Denso Corp. of Japan and Savari Inc. of Santa Clara, Calif., are the primary suppliers of the systems.
Applications
The devices in the study will be used for a handful of safety applications. They will be able to send an alert when:
A driver fails to brake quickly enough when a vehicle is stopping in front of him or her
A driver tries to change lanes with a vehicle in his or her blind spot
A vehicle ahead of the driver comes to a sudden stop
It is unsafe to enter an intersection
Many vehicles on the road today have radar-based technology that can perform some of these functions, but the safety pilot is using a Wi-Fi-like system, called dedicated short-range communications, that will allow the vehicles to communicate with one another. So, for instance, an equipped car will be able to alert the driver when a car two or three vehicles ahead makes a sudden stop.
Transmitters and receivers that will communicate with the vehicles and can potentially alert drivers about road and traffic conditions will also be outfitted on 73 miles of roadway throughout Ann Arbor.
Implementation
Speaking after the event, Mike Shulman, technical leader of Ford Research and Advanced Engineering, called the Wi-Fi-like system "the next big opportunity in safety."

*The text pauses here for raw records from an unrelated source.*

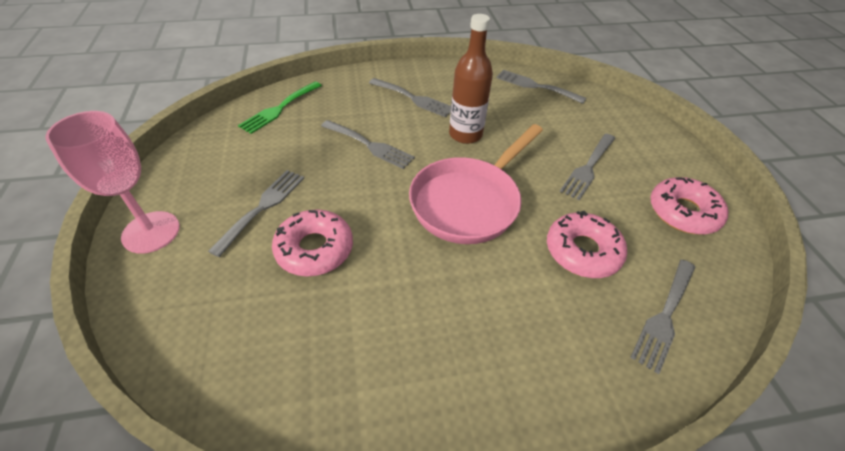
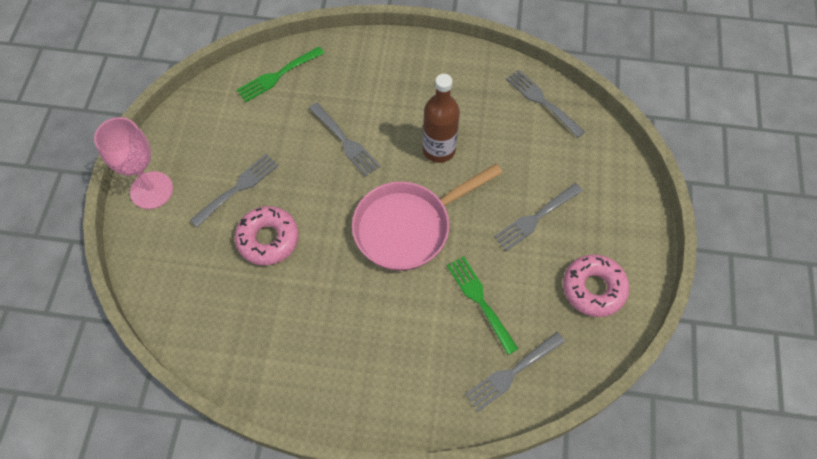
camera: 20 degrees right, 15 degrees up
grey fork [369,78,451,117] -> none
pink donut [547,211,627,278] -> green fork [447,256,518,355]

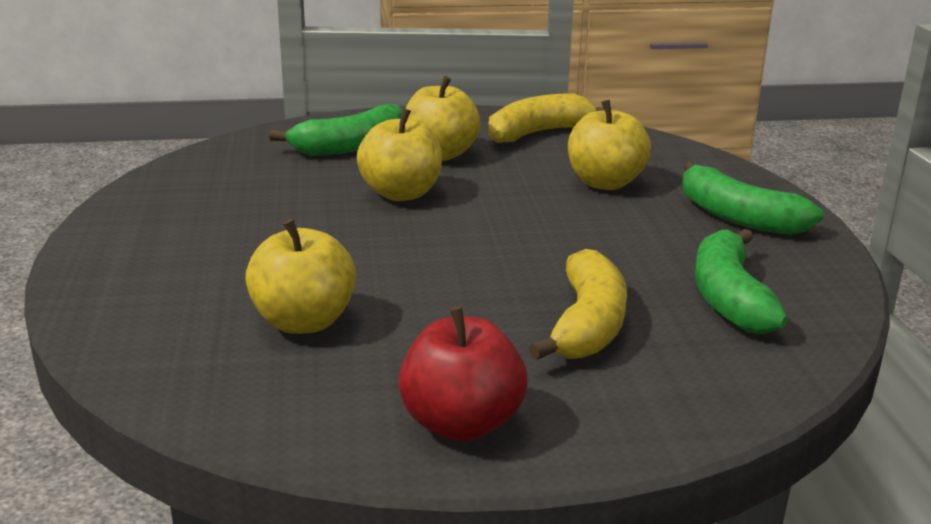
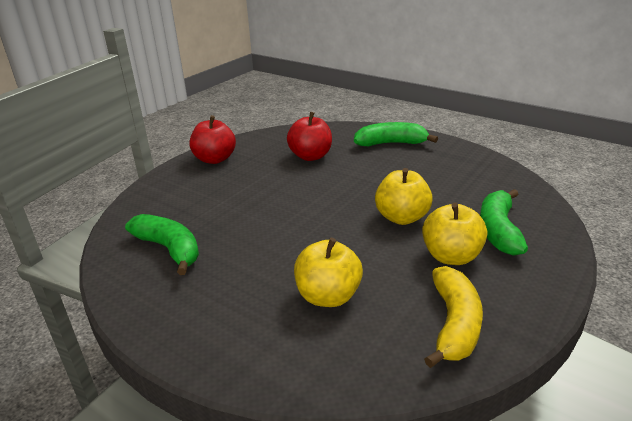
camera: 135 degrees right, 5 degrees up
yellow apple [245,219,356,334] -> red apple [287,112,332,161]
yellow banana [529,249,627,360] -> none
green banana [682,162,824,235] -> green banana moved to [354,122,438,146]

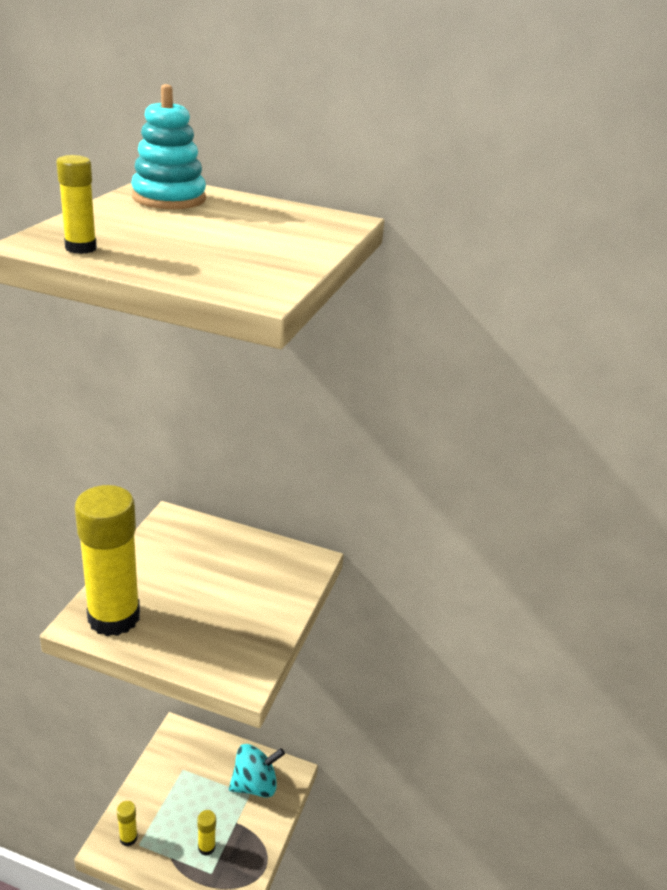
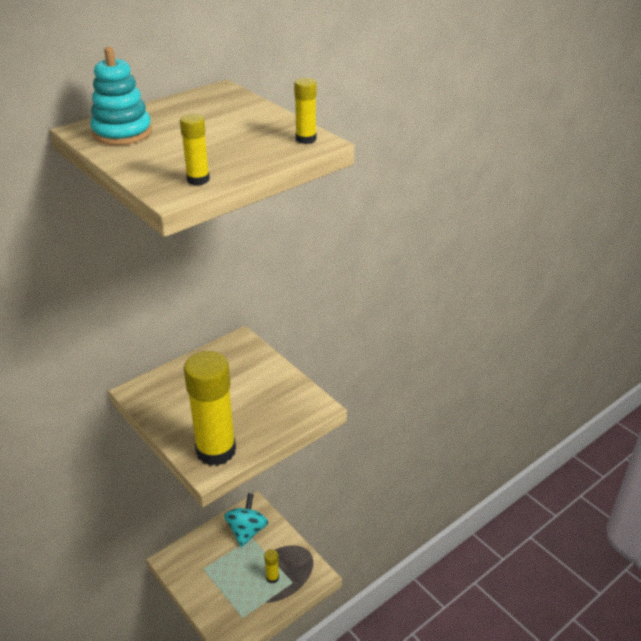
camera: 55 degrees left, 5 degrees up
yellow glue stick [117,801,138,846] -> yellow glue stick moved to [294,78,317,144]

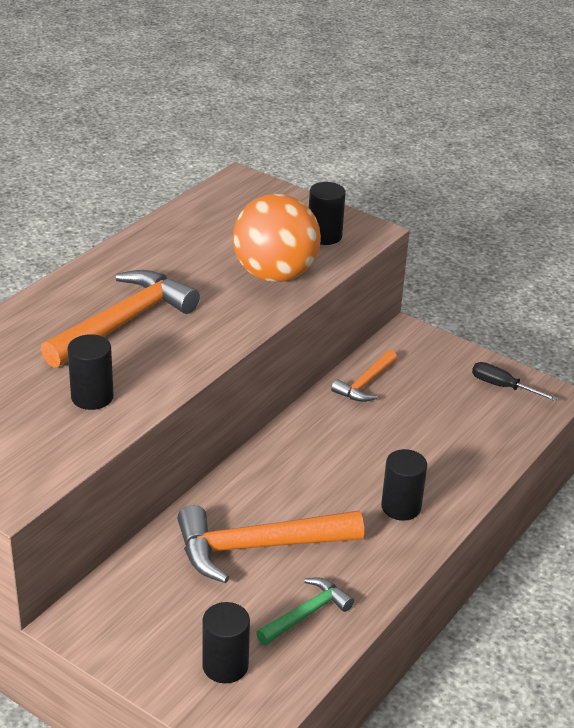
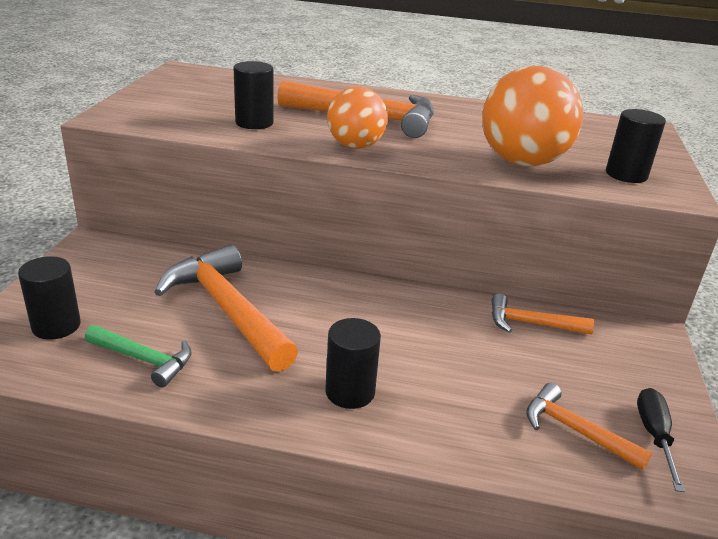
camera: 65 degrees right, 5 degrees down
none -> orange ball [327,86,388,149]
none -> orange hammer [526,383,652,470]

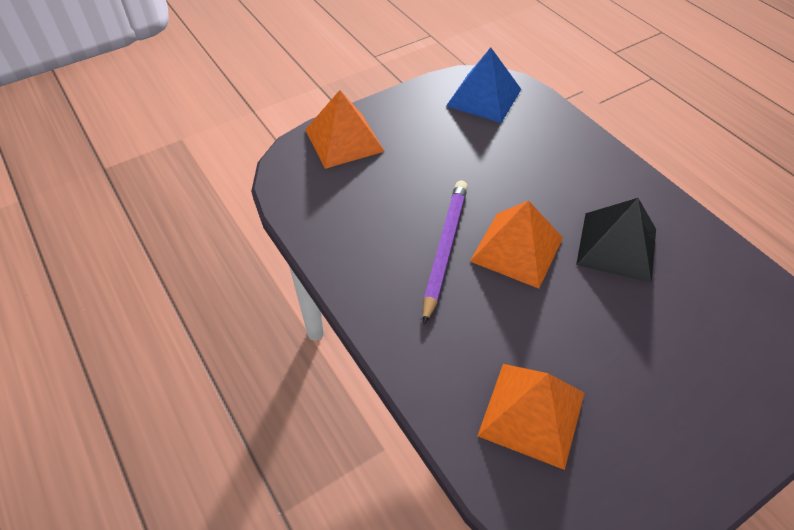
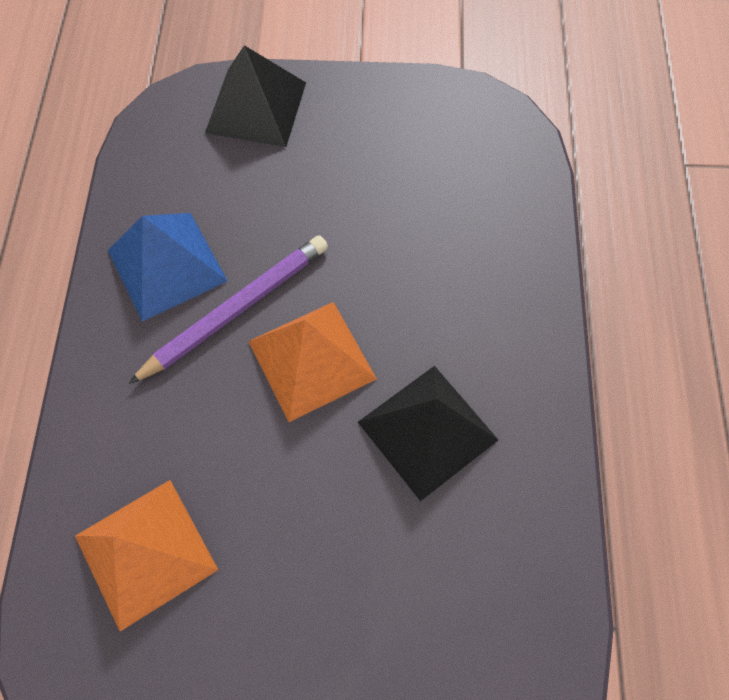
camera: 35 degrees right, 15 degrees up
orange pyramid [305,90,385,169] -> black pyramid [205,45,306,147]
blue pyramid [446,47,521,123] -> blue pyramid moved to [108,213,227,322]

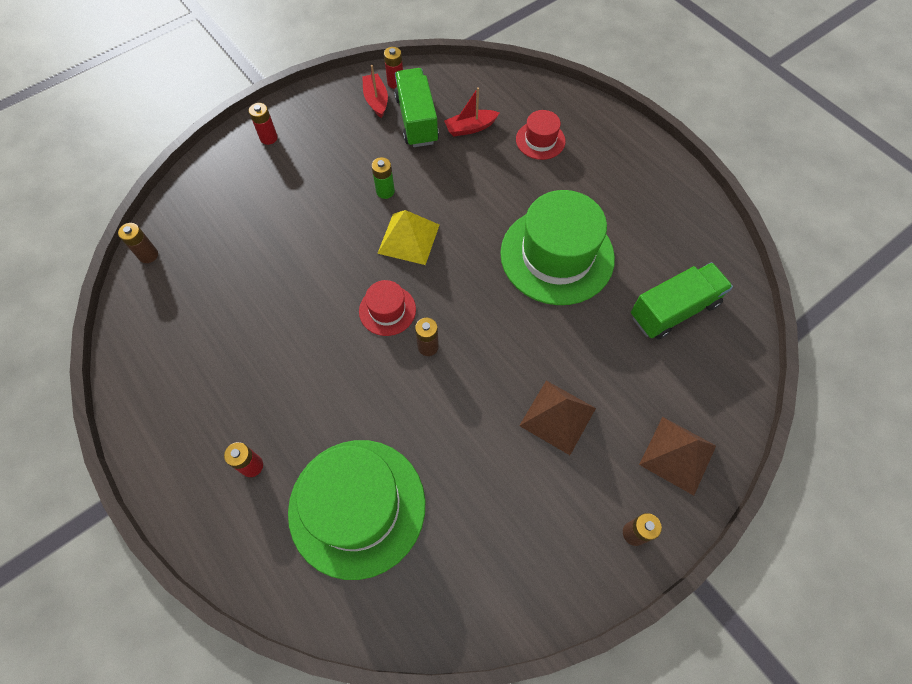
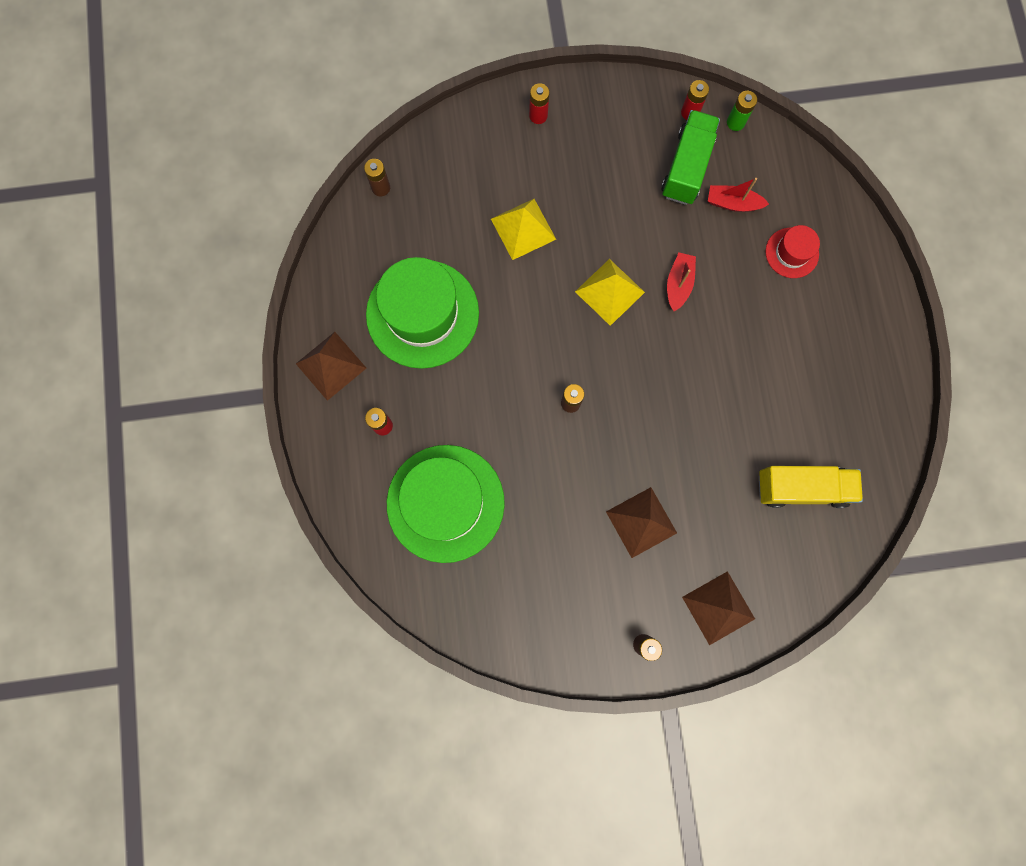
camera: 30 degrees right, 15 degrees up
red hat [359,280,416,336] -> none
red boat [362,65,388,118] -> red boat moved to [667,252,696,311]
green battery [371,157,395,199] -> green battery moved to [727,91,757,131]
green hat [500,190,615,305] -> green hat moved to [366,257,479,369]
green truck [631,262,733,339] -> yellow truck [759,466,863,508]
none -> brown pyramid [296,332,366,401]
none -> yellow pyramid [491,199,556,260]

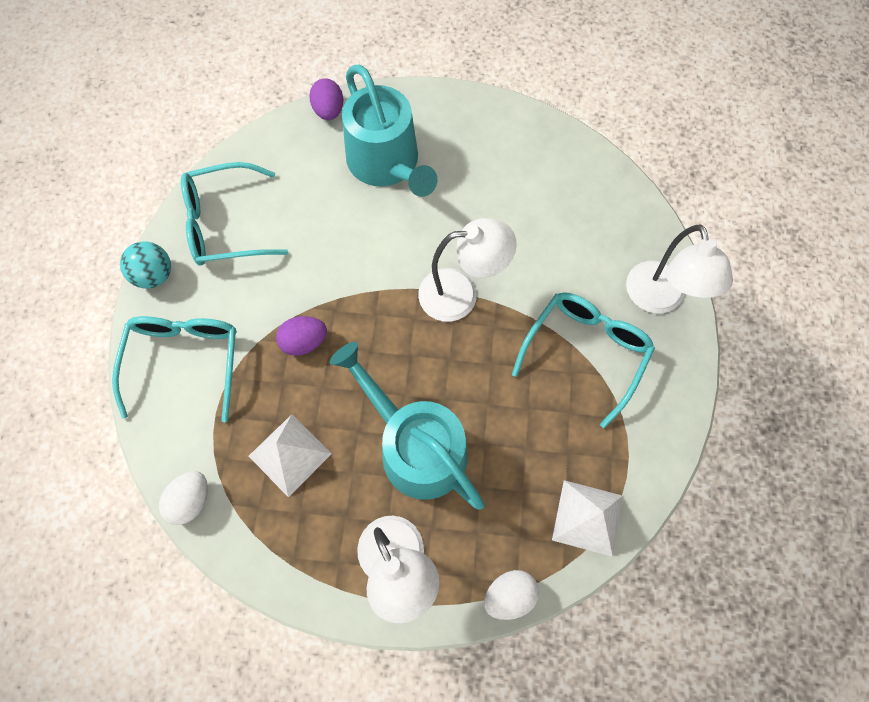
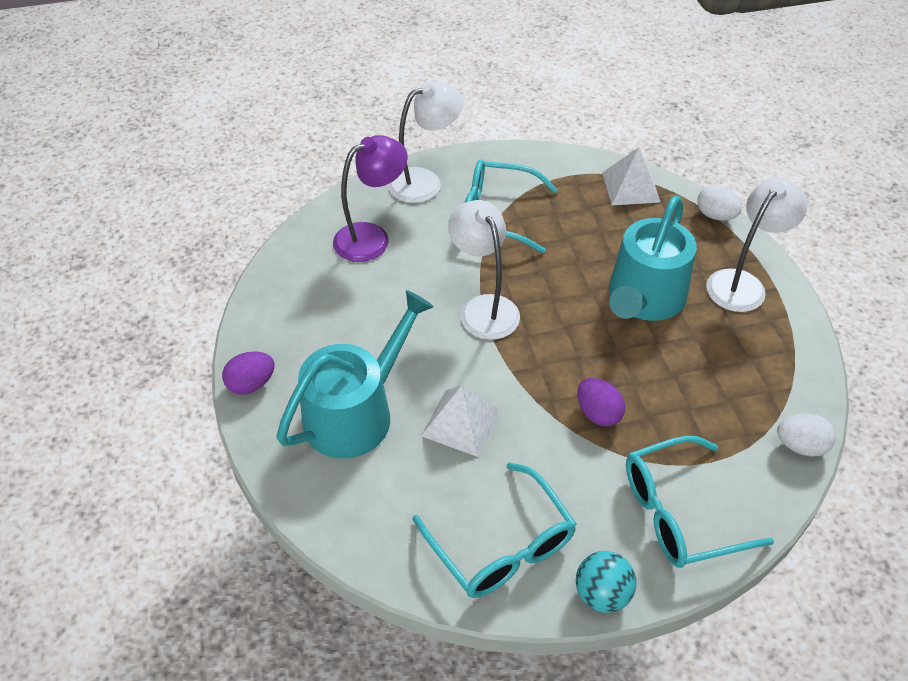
camera: 110 degrees left, 20 degrees down
white pyramid [249,414,332,497] -> white pyramid moved to [421,385,501,457]
purple egg [309,78,343,120] -> purple egg moved to [222,351,275,394]
none -> purple lamp [333,135,408,262]

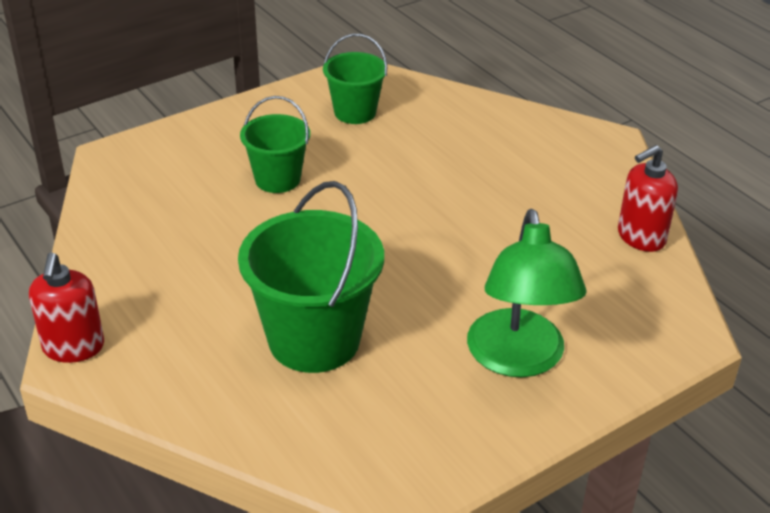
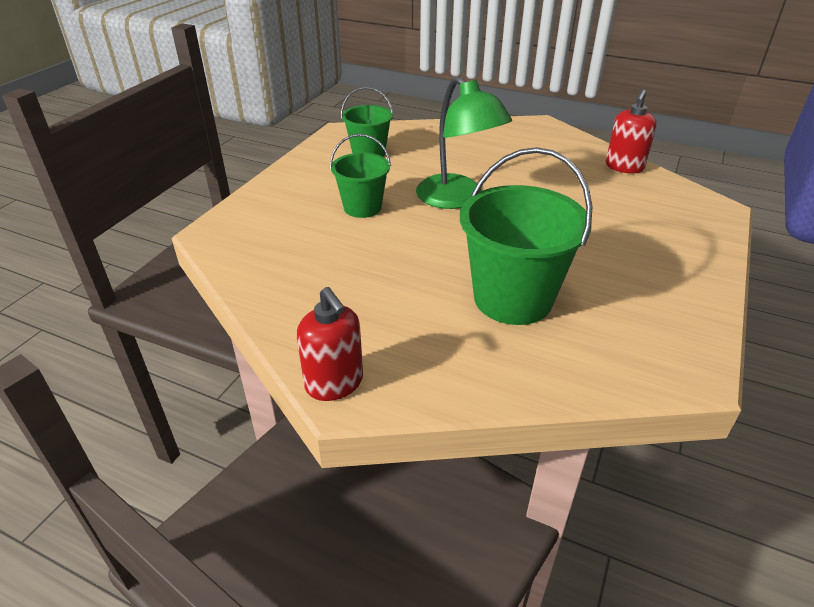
camera: 30 degrees left, 0 degrees up
green lamp [467,209,587,377] -> green lamp moved to [416,76,512,209]

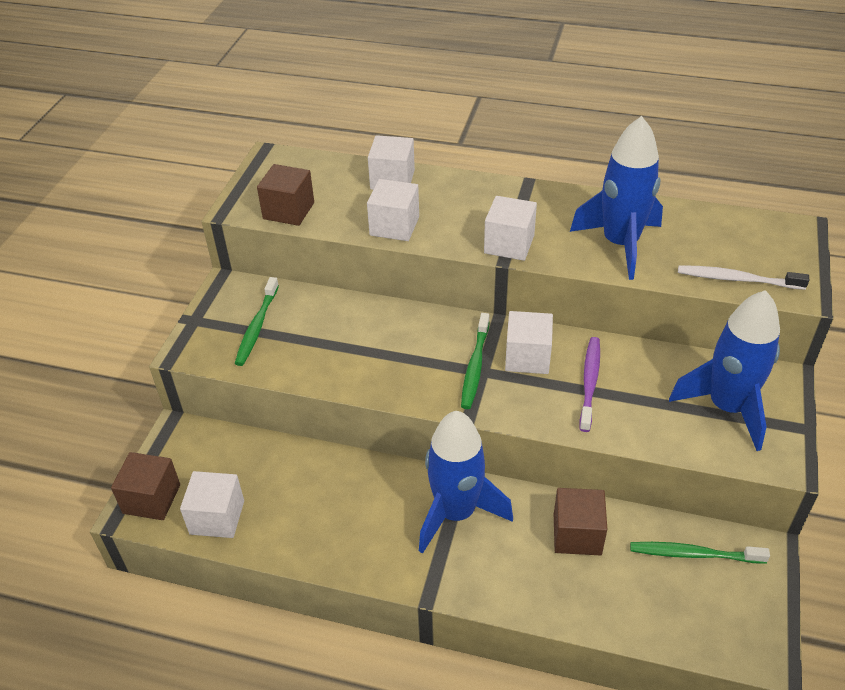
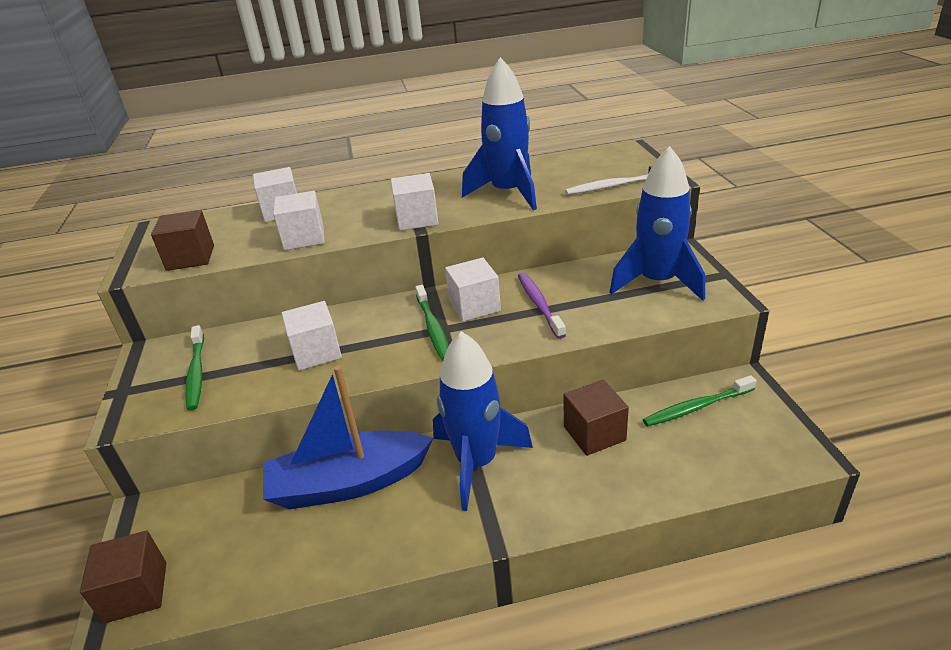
camera: 25 degrees left, 10 degrees down
white cube [180,471,244,538] -> white cube moved to [282,301,342,371]
none -> blue boat [263,365,433,510]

Though production costs aren't yet known, Shulman said the technology is relatively affordable, comparing it to Wi-Fi systems in laptops, cell phones or other mobile devices. And while NHTSA said it will begin to consider rule-making for the technology at the end of the study next year, Shulman said the earliest the systems could be implemented would be within six to eight years.
"It's a little bit a way," he said, "but not incredibly far."